TomyDaddyのブログ

毎日の健康管理の記録、新聞、雑誌、書籍等の読書について感想を書いていく。

鷲巣繁男さんのこと!

 詩人の鷲巣繁男さんに一度だけあったことがある。昭和42年ころ私が21歳くらいの時だ。北大ロシア文学科の学生でガリ版刷りの詩らしきものを作っていた青二才の少年だった。ロシア語とロシア分文学の教師中村健之介先生が鷲巣さんの家に連れて行ってくださった。その頃の鷲巣さんは札幌の印刷所に勤めている職工さんだった。札幌市内の北部の多分借家に住んでおられた。6畳くらいの居間の壁面ののすべてが書棚になっていてびっしりと本が並んでいた。生身の詩人にあったのはこの時が初めてであった。
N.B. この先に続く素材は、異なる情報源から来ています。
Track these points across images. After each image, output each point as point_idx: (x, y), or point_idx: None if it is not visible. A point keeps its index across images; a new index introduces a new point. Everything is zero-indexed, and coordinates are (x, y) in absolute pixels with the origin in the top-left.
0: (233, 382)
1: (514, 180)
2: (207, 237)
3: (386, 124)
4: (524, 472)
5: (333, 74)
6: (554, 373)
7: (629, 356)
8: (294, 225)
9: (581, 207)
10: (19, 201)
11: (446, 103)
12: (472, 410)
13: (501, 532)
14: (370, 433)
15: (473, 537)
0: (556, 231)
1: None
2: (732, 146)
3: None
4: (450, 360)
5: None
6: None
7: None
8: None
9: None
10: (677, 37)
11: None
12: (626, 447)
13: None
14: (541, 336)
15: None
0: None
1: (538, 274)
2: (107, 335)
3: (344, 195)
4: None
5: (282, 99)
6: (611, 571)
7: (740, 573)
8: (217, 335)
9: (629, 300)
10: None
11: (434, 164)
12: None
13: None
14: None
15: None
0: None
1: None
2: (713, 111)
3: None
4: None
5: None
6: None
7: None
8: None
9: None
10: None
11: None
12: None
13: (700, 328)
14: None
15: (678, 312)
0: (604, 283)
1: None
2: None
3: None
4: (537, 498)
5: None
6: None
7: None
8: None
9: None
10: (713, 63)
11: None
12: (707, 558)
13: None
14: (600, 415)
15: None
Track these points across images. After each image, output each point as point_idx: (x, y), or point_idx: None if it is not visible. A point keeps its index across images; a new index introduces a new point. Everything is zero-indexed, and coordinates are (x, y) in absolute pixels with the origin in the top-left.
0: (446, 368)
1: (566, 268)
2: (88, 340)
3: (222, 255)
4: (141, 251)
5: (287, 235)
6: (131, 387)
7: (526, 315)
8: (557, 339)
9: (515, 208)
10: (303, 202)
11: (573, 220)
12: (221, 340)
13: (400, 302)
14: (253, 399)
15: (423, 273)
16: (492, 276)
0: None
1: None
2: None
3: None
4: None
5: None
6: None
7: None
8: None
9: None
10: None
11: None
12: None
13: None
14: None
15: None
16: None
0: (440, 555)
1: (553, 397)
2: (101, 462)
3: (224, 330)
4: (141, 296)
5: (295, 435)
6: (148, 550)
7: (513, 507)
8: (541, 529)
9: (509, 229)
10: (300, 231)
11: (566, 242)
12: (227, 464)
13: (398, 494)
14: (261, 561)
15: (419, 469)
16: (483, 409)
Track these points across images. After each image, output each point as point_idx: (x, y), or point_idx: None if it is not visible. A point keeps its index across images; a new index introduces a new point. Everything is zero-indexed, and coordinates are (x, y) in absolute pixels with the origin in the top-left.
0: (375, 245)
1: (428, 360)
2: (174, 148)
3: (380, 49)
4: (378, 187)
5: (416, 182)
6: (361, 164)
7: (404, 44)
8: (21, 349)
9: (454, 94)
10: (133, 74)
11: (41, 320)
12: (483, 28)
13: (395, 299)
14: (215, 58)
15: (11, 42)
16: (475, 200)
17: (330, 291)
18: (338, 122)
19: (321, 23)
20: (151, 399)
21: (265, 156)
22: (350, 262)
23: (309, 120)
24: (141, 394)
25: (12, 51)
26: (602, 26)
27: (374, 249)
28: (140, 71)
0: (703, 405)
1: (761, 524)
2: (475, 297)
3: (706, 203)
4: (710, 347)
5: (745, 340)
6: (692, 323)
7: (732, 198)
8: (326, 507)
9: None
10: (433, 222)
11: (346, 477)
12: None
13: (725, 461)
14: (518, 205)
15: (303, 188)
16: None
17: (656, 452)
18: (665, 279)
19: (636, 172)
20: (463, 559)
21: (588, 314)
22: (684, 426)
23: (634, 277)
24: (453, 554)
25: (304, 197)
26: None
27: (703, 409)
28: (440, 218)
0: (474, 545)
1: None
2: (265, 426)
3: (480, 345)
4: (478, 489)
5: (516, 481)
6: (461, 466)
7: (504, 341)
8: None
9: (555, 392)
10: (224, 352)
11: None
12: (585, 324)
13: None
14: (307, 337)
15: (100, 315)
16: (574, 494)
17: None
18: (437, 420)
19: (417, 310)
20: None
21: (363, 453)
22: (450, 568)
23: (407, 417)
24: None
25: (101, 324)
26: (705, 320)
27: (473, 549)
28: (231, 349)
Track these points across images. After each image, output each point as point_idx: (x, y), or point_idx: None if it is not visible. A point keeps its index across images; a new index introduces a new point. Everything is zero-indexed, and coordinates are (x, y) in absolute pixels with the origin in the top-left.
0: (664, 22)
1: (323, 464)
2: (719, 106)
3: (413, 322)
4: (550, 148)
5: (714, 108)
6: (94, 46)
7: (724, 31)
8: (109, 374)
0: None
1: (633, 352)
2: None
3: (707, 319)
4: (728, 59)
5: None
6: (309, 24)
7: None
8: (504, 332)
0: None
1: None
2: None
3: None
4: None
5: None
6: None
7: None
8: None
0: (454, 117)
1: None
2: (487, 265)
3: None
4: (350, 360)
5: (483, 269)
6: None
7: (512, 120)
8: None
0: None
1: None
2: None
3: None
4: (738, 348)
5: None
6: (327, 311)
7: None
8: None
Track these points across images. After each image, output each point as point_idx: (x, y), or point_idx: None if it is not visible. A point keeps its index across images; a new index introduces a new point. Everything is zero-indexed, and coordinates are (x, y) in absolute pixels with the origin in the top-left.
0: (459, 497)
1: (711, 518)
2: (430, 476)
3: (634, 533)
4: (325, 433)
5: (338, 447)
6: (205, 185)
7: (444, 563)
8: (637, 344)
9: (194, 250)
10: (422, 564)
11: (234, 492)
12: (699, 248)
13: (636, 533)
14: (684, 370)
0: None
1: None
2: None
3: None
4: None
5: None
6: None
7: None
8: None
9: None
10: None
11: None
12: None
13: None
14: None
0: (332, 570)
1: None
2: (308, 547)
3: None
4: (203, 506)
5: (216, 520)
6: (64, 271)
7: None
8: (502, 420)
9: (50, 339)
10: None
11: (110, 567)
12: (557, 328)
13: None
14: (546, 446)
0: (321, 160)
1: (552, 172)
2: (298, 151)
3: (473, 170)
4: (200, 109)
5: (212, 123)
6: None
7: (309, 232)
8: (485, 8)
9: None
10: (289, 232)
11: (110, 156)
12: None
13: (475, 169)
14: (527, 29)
その3年後、昭和46(1971)に卒業して医学系の出版社の社員になった僕は、残業代が溜まるとそれまで買うことができなかった本を買い漁った。好んで買い求めた思潮社刊「現代詩文庫」の読者アンケートハガキに次に出してほしい詩人として鷲巣繁男さんの名前を記入して投函した。その間もなく「現代詩文庫」51の鷲巣繁男詩集が刊行された。その年(1972年)に鷲巣さんは札幌から埼玉県与野市に移ってきた。上京後の鷲巣さんはそれまで書き溜めてあった原稿から次々と著書を刊行された。ただ私はこの難解で根源的な詩人の書を買い求めて積読ならなぬ立読して慶んだ。いま手元に「定本鷲巣繁男詩集 限定600部中273」(国文社刊1971年)がある。この本の略歴をみたら、鷲巣さんは1915年1月7日横浜市花崎町生まれと知った。誕生日が私と全く同じで32歳の年長だ。上京10年後の1982年7月27日に鷲巣さんが逝かれたことを新聞で知った。二度目の邂逅はかなわなかった。